===== Record excerpts

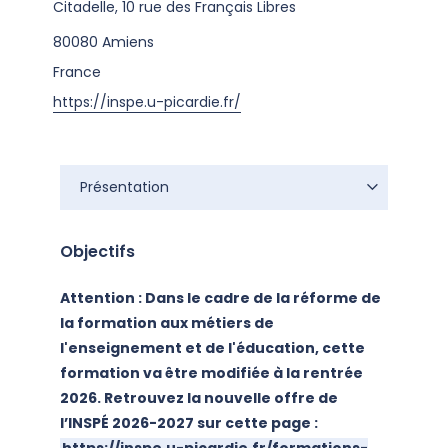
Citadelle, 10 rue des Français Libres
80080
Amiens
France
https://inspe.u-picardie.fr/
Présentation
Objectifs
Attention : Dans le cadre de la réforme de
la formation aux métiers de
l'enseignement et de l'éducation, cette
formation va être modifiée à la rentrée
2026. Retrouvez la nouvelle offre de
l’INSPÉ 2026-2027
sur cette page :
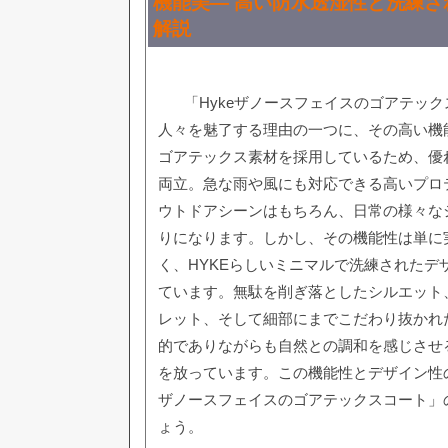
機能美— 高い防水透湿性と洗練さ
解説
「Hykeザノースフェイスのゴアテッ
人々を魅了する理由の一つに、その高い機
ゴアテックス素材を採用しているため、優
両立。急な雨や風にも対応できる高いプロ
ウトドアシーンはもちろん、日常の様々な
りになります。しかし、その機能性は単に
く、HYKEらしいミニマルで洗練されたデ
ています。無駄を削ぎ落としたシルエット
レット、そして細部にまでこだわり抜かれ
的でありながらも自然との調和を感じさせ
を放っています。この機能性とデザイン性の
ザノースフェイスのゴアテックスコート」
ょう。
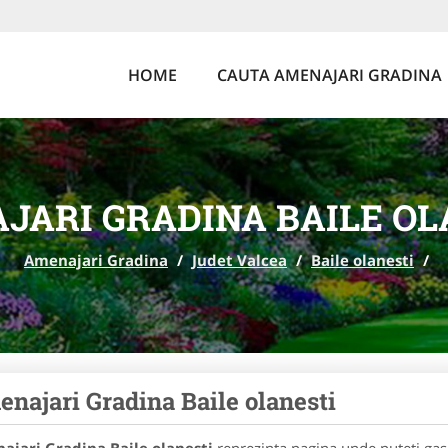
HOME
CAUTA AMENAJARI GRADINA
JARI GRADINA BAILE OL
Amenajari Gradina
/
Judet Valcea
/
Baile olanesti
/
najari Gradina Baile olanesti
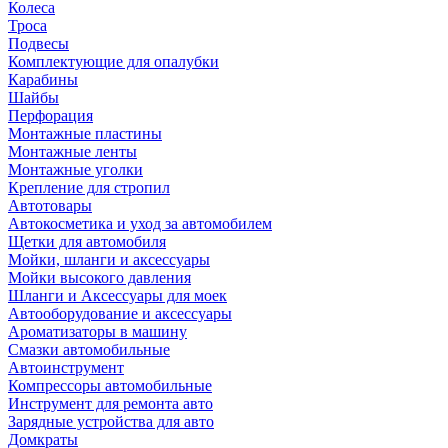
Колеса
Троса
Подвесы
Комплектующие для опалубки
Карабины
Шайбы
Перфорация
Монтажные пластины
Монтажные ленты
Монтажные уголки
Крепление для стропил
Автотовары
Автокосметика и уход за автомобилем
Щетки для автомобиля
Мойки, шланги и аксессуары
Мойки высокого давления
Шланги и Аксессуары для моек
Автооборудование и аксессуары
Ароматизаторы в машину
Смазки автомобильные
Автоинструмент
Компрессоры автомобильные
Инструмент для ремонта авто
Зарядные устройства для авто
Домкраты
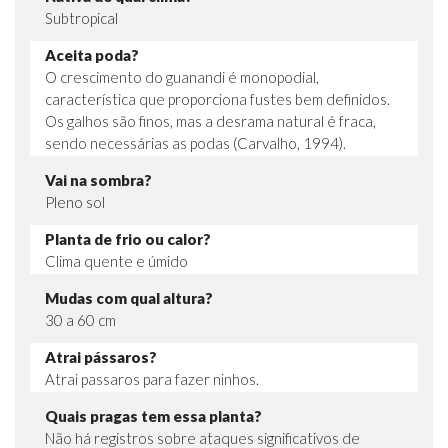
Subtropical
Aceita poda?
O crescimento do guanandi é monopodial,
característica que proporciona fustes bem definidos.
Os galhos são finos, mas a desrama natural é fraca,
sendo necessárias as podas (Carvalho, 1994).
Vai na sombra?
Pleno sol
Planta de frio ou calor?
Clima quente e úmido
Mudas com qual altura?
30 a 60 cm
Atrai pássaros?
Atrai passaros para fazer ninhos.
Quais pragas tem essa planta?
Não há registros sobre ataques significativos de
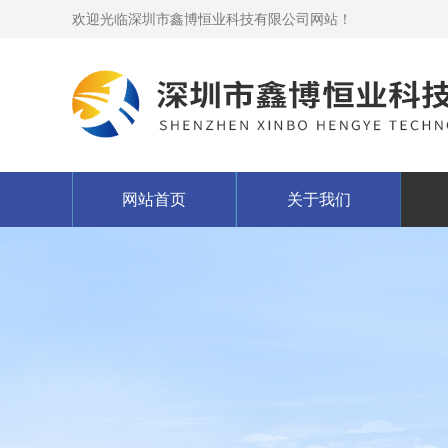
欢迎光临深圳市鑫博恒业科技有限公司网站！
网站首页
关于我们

==========
===== Record excerpts

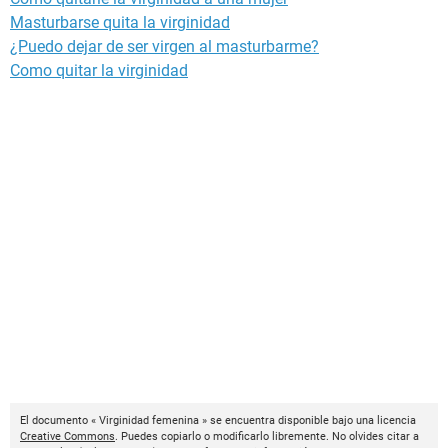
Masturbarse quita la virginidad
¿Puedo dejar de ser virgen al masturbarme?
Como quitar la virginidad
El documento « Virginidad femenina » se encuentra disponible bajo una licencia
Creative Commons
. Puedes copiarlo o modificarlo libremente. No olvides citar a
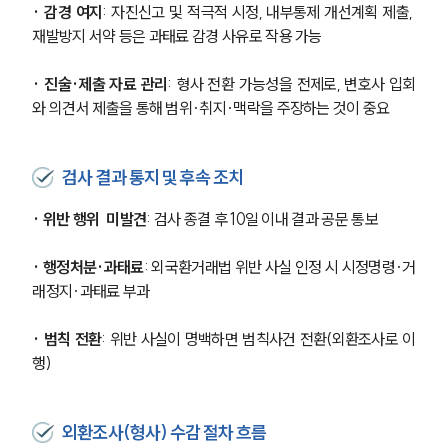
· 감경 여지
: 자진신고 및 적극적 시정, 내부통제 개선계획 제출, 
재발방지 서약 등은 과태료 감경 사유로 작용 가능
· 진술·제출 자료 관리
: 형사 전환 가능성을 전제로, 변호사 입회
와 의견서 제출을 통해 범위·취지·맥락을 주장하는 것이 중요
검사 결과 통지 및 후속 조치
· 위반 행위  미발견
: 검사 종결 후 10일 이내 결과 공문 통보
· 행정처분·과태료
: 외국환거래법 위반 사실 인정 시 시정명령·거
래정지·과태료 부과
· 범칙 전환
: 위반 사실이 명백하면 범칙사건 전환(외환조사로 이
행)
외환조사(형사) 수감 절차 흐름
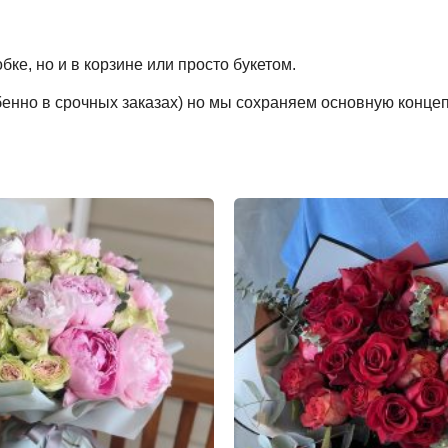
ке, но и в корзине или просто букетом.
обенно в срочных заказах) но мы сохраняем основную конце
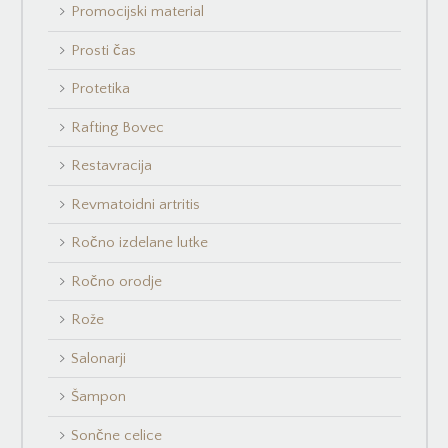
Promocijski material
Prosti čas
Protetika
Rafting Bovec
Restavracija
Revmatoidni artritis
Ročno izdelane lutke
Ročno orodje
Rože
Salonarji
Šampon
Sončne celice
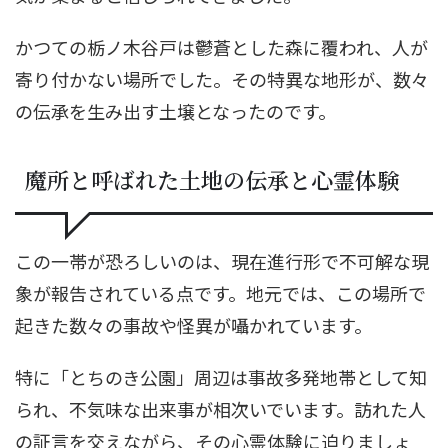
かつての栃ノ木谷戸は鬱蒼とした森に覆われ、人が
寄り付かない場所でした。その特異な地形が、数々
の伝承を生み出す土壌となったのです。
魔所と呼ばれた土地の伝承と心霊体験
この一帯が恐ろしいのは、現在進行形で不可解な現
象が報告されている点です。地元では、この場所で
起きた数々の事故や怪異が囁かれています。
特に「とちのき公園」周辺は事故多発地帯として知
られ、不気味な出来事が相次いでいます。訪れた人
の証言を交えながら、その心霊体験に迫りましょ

==========

**Task requirements**
Please copy out the records, starting with the line that contains "ке, но и в корзине или просто букетом." and going on through the line that contains "の証言を交えながら、その心霊体験に迫りましょ", swapping "Restavracija" for "Gostilna" and changing nothing else. Omit the pictures from your answer.

**Exercise answer**
ке, но и в корзине или просто букетом.
обенно в срочных заказах) но мы сохраняем основную конце
Promocijski material
Prosti čas
Protetika
Rafting Bovec
Gostilna
Revmatoidni artritis
Ročno izdelane lutke
Ročno orodje
Rože
Salonarji
Šampon
Sončne celice
かつての栃ノ木谷戸は鬱蒼とした森に覆われ、人が
寄り付かない場所でした。その特異な地形が、数々
の伝承を生み出す土壌となったのです。
魔所と呼ばれた土地の伝承と心霊体験
この一帯が恐ろしいのは、現在進行形で不可解な現
象が報告されている点です。地元では、この場所で
起きた数々の事故や怪異が囁かれています。
特に「とちのき公園」周辺は事故多発地帯として知
られ、不気味な出来事が相次いでいます。訪れた人
の証言を交えながら、その心霊体験に迫りましょ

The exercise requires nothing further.